La qualité de l'air, un enjeu local

Dans tous les débats concernant la mobilité, l’impact sur la santé de la pollution de l’air d’origine automobile reste un sujet très peu abordé bien que les connaissances scientifiques se soient accumulées ces dernières années.

Il a été scientifiquement démontré que la pollution de l’air extérieur est un facteur de risque important pour la santé. En 2013, l'OMS l'a reconnue comme cancérigène certain. Selon l'agence européenne pour l’environnement, 400.000 européens meurent prématurément chaque année du fait de la pollution atmosphérique qui provoque 10 fois plus de décès que ceux liés aux accidents de la route.

Le trafic automobile est une composante majeure de pollution de l’air, les gaz d’échappement des moteurs diesel étant également reconnus cancérigènes depuis 2012. Seules les études épidémiologiques peuvent déceler cette augmentation statistique du risque de maladies aussi répandues que l’infarctus du myocarde, l’asthme ou le cancer du poumon.
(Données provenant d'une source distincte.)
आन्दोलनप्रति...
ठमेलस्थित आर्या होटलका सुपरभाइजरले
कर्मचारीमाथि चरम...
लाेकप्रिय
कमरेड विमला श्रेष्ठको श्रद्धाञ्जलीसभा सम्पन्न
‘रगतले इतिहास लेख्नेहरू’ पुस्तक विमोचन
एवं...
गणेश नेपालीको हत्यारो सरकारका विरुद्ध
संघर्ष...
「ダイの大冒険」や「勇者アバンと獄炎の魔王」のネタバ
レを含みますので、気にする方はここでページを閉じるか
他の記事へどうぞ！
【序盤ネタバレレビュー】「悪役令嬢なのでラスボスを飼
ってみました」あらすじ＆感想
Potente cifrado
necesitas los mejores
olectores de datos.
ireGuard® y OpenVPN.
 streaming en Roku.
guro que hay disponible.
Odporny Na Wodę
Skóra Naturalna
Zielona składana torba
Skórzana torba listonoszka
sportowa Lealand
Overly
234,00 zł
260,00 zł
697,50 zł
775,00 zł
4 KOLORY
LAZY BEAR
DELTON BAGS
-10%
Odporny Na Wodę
Contrairement à l’amiante (responsable d’un cancer spécifique touchant la plèvre), aucune victime ne pourra prouver la responsabilité de la pollution de l’air dans l’apparition de sa propre maladie. Ainsi, ces malades et morts précoces restent invisibles et non « médiatisables ». 
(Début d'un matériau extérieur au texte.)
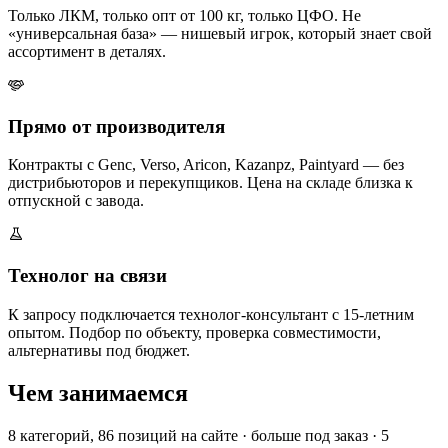
Только ЛКМ, только опт от 100 кг, только ЦФО. Не
«универсальная база» — нишевый игрок, который знает свой
ассортимент в деталях.
Прямо от производителя
Контракты с Genc, Verso, Aricon, Kazanpz, Paintyard — без
дистрибьюторов и перекупщиков. Цена на складе близка к
отпускной с завода.
Технолог на связи
К запросу подключается технолог-консультант с 15-летним
опытом. Подбор по объекту, проверка совместимости,
альтернативы под бюджет.
Чем занимаемся
8 категорий, 86 позиций на сайте · больше под заказ · 5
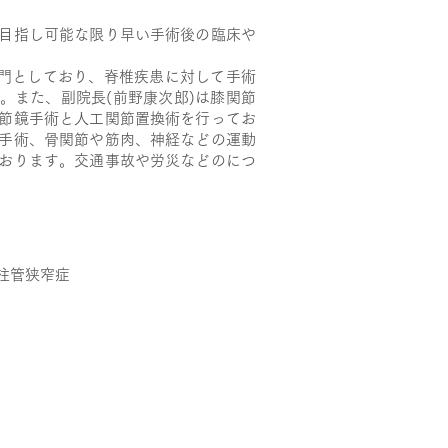
目指し可能な限り早い手術後の臨床や
専門としており、脊椎疾患に対して手術
。また、副院長(前野康次郎)は膝関節
節鏡手術と人工関節置換術を行ってお
手術、骨関節や筋肉、神経などの運動
おります。交通事故や労災などのにつ
柱管狭窄症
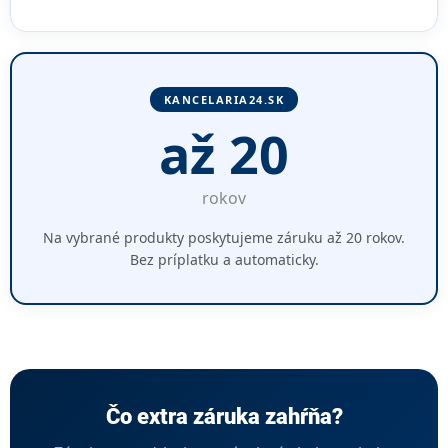
KANCELARIA24.SK
až 20
rokov
Na vybrané produkty poskytujeme záruku až 20 rokov.
Bez príplatku a automaticky.
Čo extra záruka zahŕňa?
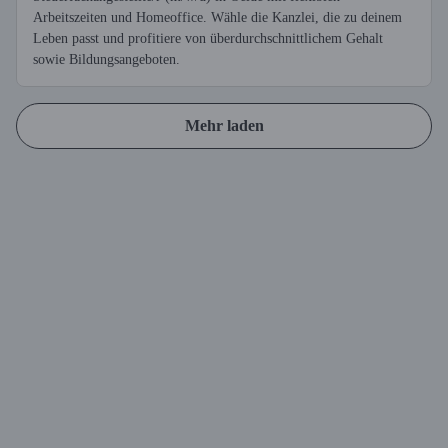
Arbeitszeiten und Homeoffice. Wähle die Kanzlei, die zu deinem
Leben passt und profitiere von überdurchschnittlichem Gehalt
sowie Bildungsangeboten.
Mehr laden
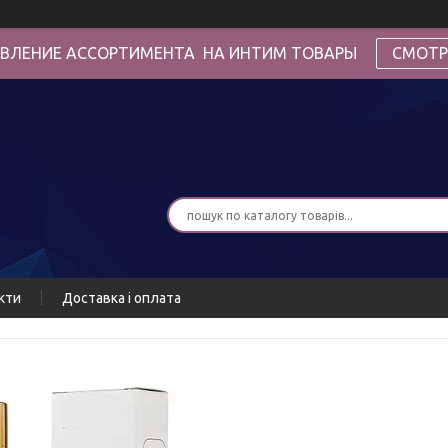
ВЛЕНИЕ АССОРТИМЕНТА НА ИНТИМ ТОВАРЫ
СМОТР
кти
Доставка і оплата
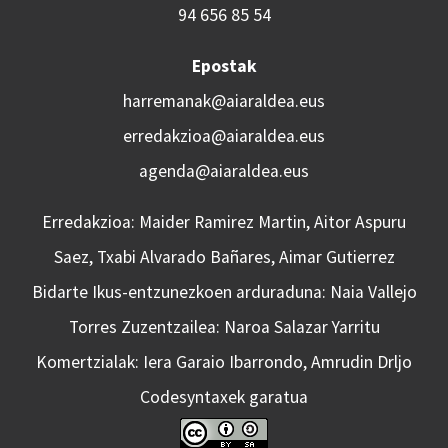
94 656 85 54
Epostak
harremanak@aiaraldea.eus
erredakzioa@aiaraldea.eus
agenda@aiaraldea.eus
Erredakzioa: Maider Ramirez Martin, Aitor Aspuru
Saez, Txabi Alvarado Bañares, Aimar Gutierrez
Bidarte Ikus-entzunezkoen arduraduna: Naia Vallejo
Torres Zuzentzailea: Naroa Salazar Yarritu
Komertzialak: Iera Garaio Ibarrondo, Amrudin Drljo
Codesyntaxek garatua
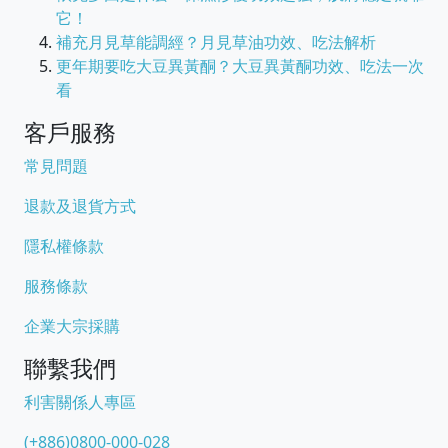
它！
補充月見草能調經？月見草油功效、吃法解析
更年期要吃大豆異黃酮？大豆異黃酮功效、吃法一次
看
客戶服務
常見問題
退款及退貨方式
隱私權條款
服務條款
企業大宗採購
聯繫我們
利害關係人專區
(+886)0800-000-028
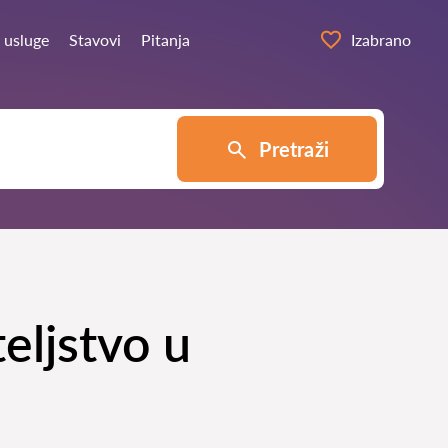
 usluge
Stavovi
Pitanja
Izabrano
Pretraži
eljstvo u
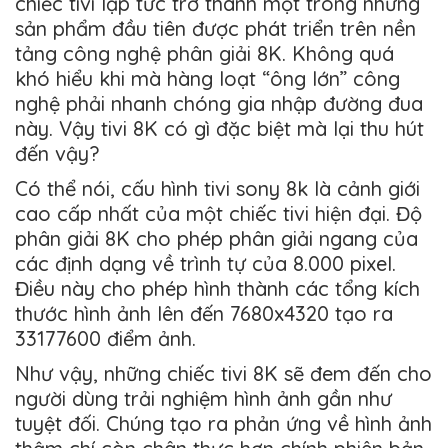
chiếc tivi lập tức trở thành một trong những
sản phẩm đầu tiên được phát triển trên nền
tảng công nghệ phân giải 8K. Không quá
khó hiểu khi mà hàng loạt “ông lớn” công
nghệ phải nhanh chóng gia nhập đường đua
này. Vậy tivi 8K có gì đặc biệt mà lại thu hút
đến vậy?
Có thể nói, cấu hình tivi sony 8k là cảnh giới
cao cấp nhất của một chiếc tivi hiện đại. Độ
phân giải 8K cho phép phân giải ngang của
các định dạng về trình tự của 8.000 pixel.
Điều này cho phép hình thành các tổng kích
thước hình ảnh lên đến 7680x4320 tạo ra
33177600 điểm ảnh.
Như vậy, những chiếc tivi 8K sẽ đem đến cho
người dùng trải nghiệm hình ảnh gần như
tuyệt đối. Chúng tạo ra phản ứng về hình ảnh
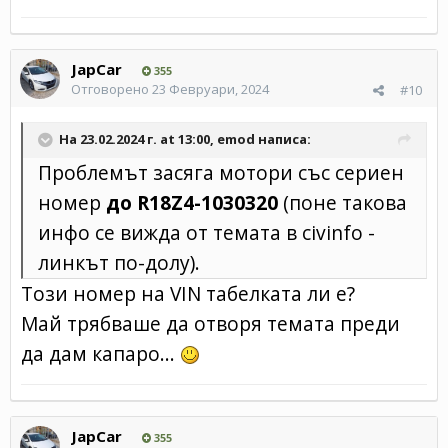
JapCar
355
Отговорено
23 Февруари, 2024
#10
На 23.02.2024 г. at 13:00,
emod
написа:
Проблемът засяга мотори със сериен
номер
до R18Z4-1030320
(поне такова
инфо се вижда от темата в civinfo -
линкът по-долу).
Този номер на VIN табелката ли е?
Май трябваше да отворя темата преди
да дам капаро...
JapCar
355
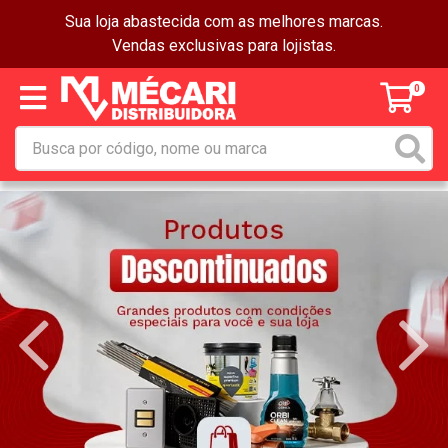
Sua loja abastecida com as melhores marcas.
Vendas exclusivas para lojistas.
0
On pourrait nous rétorquer que ces faits scientifiques n’ont que peu à voir avec une association locale d’habitants, et relèvent davantage de politiques de mobilité au niveau régional, fédéral et européen qui viseraient à une diminution globale des émissions de polluants. Cependant, les études scientifiques nous montrent que les décisions urbanistiques au niveau local sont tout aussi primordiales. L’air est en effet davantage pollué à proximité des routes (jusqu’à 500 mètres, voire plus selon les polluants). De nombreuses études ont montré une augmentation du taux de mortalité et du risque de plusieurs maladies chroniques pour les personnes vivant aux abords des routes fréquentées. Citons notamment les maladies cardio-vasculaires, le retard de croissance intra-utérin, divers cancers chez l’enfant et l’adulte, des troubles du développement cognitif de l’enfant et l’asthme. Concernant cette dernière pathologie, le dernier éditorial d’une revue réputée de pneumologie (« Thorax », 4 janvier 2014) évoque le « challenge de la séparation » entre population et trafic automobile. 
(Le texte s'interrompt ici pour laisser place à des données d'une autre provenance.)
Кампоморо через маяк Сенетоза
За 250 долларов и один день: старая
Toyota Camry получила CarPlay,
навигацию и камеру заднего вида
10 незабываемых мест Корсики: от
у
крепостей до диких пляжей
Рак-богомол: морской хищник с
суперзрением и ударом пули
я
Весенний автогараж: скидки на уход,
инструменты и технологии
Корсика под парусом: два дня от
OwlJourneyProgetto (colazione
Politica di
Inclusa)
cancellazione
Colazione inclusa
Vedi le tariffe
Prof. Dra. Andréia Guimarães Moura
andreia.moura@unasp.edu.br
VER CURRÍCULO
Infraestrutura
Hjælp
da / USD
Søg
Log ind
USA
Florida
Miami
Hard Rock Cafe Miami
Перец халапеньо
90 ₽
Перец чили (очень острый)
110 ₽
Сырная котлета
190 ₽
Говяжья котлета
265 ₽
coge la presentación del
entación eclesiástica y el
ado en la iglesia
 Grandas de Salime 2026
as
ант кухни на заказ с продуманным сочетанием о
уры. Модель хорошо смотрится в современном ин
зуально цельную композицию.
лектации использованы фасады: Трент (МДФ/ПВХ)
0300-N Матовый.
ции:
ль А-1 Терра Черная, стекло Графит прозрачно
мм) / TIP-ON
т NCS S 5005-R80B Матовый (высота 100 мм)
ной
La combinaison de multiples polluants est vraisemblablement en cause, ce qui fait que la mesure de la concentration de seulement certains d’entre eux ne permet pas d’évaluer le risque pour la santé, selon les conclusions de la revue de la littérature scientifique faite par le bureau régional de l’OMS pour l’Europe en 2013 (1).

Tous ces faits appellent logiquement une réponse politique à l’échelon local, de façon à diminuer la densité du trafic automobile près des habitations. Cette politique commence à entrer en vigueur un peu partout en Europe (article du Monde daté du 4 janvier 2014 : « en Europe, 200 villes restreignent leur accès aux véhicules polluants »). A contre-courant de cette tendance, Louvain-la-Neuve s’apprête à voir sa circulation automobile augmenter suite à la construction dans le centre-ville d'un parking P+R, présenté par la SNCB et dans la presse comme « le plus grand parking du Bénélux ». Il est symptomatique que l’UCL n’ait pas, dans son communiqué de presse du 6 décembre dernier relatif à l'inauguration du chantier, mentionné ce lien entre pollution de l’air d’origine automobile et santé publique. Les émissions de gaz polluants y sont simplement évoqués comme des "désagréments" parmi d'autres "nuisances sonores et olfactives éventuelles". Cela ne relève probablement pas que de la méconnaissance, mais aussi du déni.


(1) "Review of evidence on health aspects of air pollution-REVIHAAP Project: final technical report", pages 67 à 72 : “There is evidence of increased health effects linked to proximity to roads. What evidence is available that specific air pollutants or mixtures are responsible for such increases, taking into account co-exposures such as noise?”.